My first step was to sign up for a website called 750 Words. The idea is that every day you write 750 words about anything. As the creator of the website says:
I’ve used the exercise as a great way to think out loud without having to worry about half-formed ideas, random tangents, private stuff, and all the other things in our heads that we often filter out before ever voicing them or writing about them.
Okay, cool. Except I’m terrible at that kind of stream of consciousness writing. I need a subject.
I’m writing my 750 words about the adventures of my family. Because it’s easy. I come from a family of goofy people. Here is my Dad. My Step-Dad. And now me. Plus I married THIS dude. (The women in my family are obviously smart enough to stay off camera; clearly I should learn from them.)
See what I’m saying here?
Before I was born, my Dad had a “beautiful” 1964 Chevy with no floor on the passenger side. His favorite thing?
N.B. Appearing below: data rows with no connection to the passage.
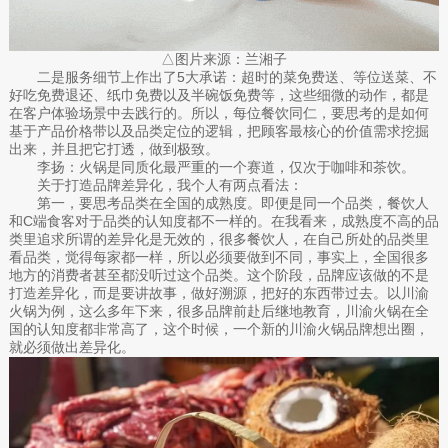
△图片来源：兰湘子
二是服务细节上作出了5大承诺：超时的菜免费送、等位送菜、不
好吃免费退还、纸巾免费以及半碗饭免费等，这些细微的动作，都是
在客户体验场景中去践行的。所以，每位餐饮同仁，要思考的是如何
基于产品价格带以及品类定位的逻辑，把顾客最核心的价值需求挖掘
出来，并且把它打透，做到极致。
李扬：火锅是同质化最严重的一个赛道，仅次于咖啡和茶饮。
关于打造品牌差异化，我个人有两点看法：
第一，要思考品类在全国的成熟度。即便是同一个品类，餐饮人
和C端食客对于品类的认知度都不一样的。在我看来，成熟度不高的品
类里追求所谓的差异化是无效的，很多餐饮人，在自己所处的品类里
看品类，觉得每家都一样，所以必须要做到不同，事实上，全国很多
地方的消费者甚至都没听过这个品类。这个阶段，品牌应该做的不是
打造差异化，而是要讲故事，做好溯源，把好的东西带过去。以川渝
火锅为例，这么多年下来，很多品牌前赴后继地教育，川渝火锅在全
国的认知度都非常高了，这个时候，一个新的川渝火锅品牌想出圈，
就必须做出差异化。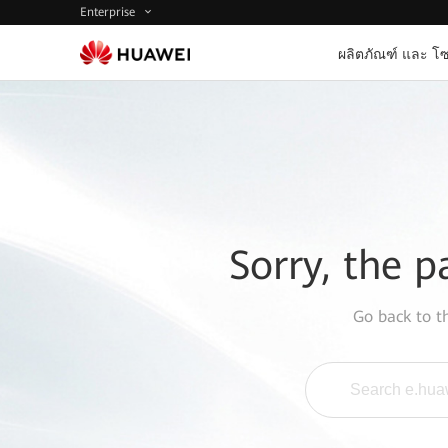
Enterprise
ผลิตภัณฑ์ และ โซ
Sorry, the p
Go back to 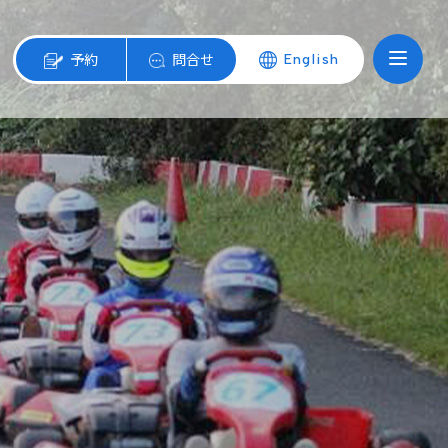
予約
問合せ
English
Picking up hitchhikers, “to see the look on their face.” This is the same man that drove on the Parkway talking on a gigantic rotary phone, out of pure mischievousness. For random holidays, I get an Easter card from my uncle. When my mom needs to solve a problem, she takes a bath. I was in a wedding where the maid of honor was carted off by the police. Just yesterday, I had to resist an overwhelming desire to steal a golf cart. And despite what my husband says, no one in my family ever, ever lies. We tell “stories.”
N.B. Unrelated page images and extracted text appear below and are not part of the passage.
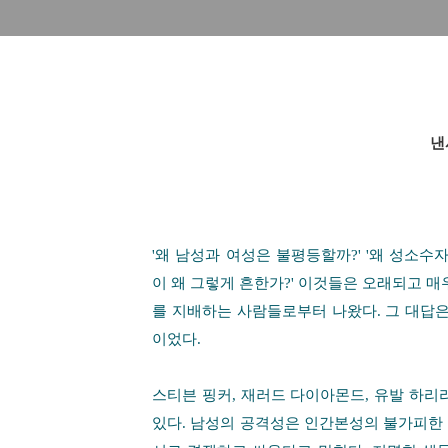
낸
'
왜 남성과 여성은 불평등할까
?' '
왜 성소수
이 왜 그렇게 흔한가
?'
이것들은 오래되고 매
를 지배하는 사람들로부터 나왔다
.
그 대답은
이었다
.
스티븐 핑커
,
재러드 다이아몬드
,
유발 하리
있다
.
남성의 공격성은 인간본성의 불가피한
Here are some of my favorite family stories:
Running with Scissors by Augusten Burroughs. (I have no doubt my parents would have loved to put me up for adoption many times, but thankfully they didn’t.) I am also looking forward to reading his new self-help book This Is How: Proven Aid in Overcoming Shyness, Molestation, Fatness, Spinsterhood, Grief, Disease, Lushery, Decrepitude & More. For Young and Old Alike. One reviewer called it “the most pragmatic self-help book in the world.” Whoa.
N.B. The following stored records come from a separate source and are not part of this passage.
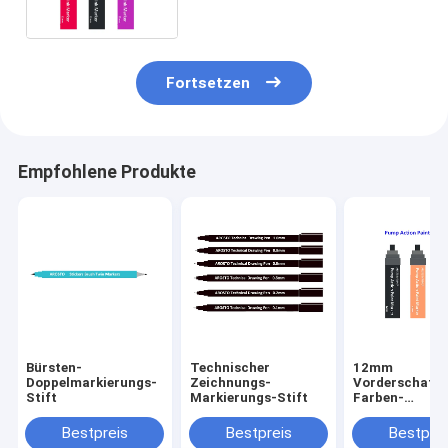
Alkohol basierte Färbungs-
Tinten-Markierung
Fortsetzen
Empfohlene Produkte
Bürsten-
Technischer
12mm
Doppelmarkierungs-
Zeichnungs-
Vorderschaftr
Stift
Markierungs-Stift
Farben-
Markierungs-S
Bestpreis
Bestpreis
Bestprei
- Jeneration X; One Reluctant Adult’s Attempt to Unarrest Her Arrested Development; Or, Why It’s Never Too Late for Her Dumb Ass to Learn Why Froot Loops Are Not for Dinner
- Bright Lights, Big Ass: A Self-Indulgent, Surly Ex-Sorority Girl’s Guide to Why it Often Sucks in the City, or Who Are All These Idiots and Why Do They Live Next Door to Me?
- My fair lazy : one reality television addict’s attempt to discover if not being a dumb ass is the new black, or a culture-up manifesto
- Diagnosed as “high-strung,” Gildiner was put to work at age 4 in her father’s pharmacy. Her stories about growing up in Niagra Falls is sometimes unbelievable with an amazing cast of characters, including a sleepy Marilyn Monroe and an Indian chief.
- When your white father truly believes he’s a black man, you are going to have an interesting childhood.
- Growing up on a farm in Indiana.
- What’s with Indiana? Really anything by Kimmel is going to be fantastic.
Let’s pretend this never happened : (a mostly true memoir) by Jenny Lawson, the Bloggess
And by the way, I wouldn’t trade my goofy family for anything.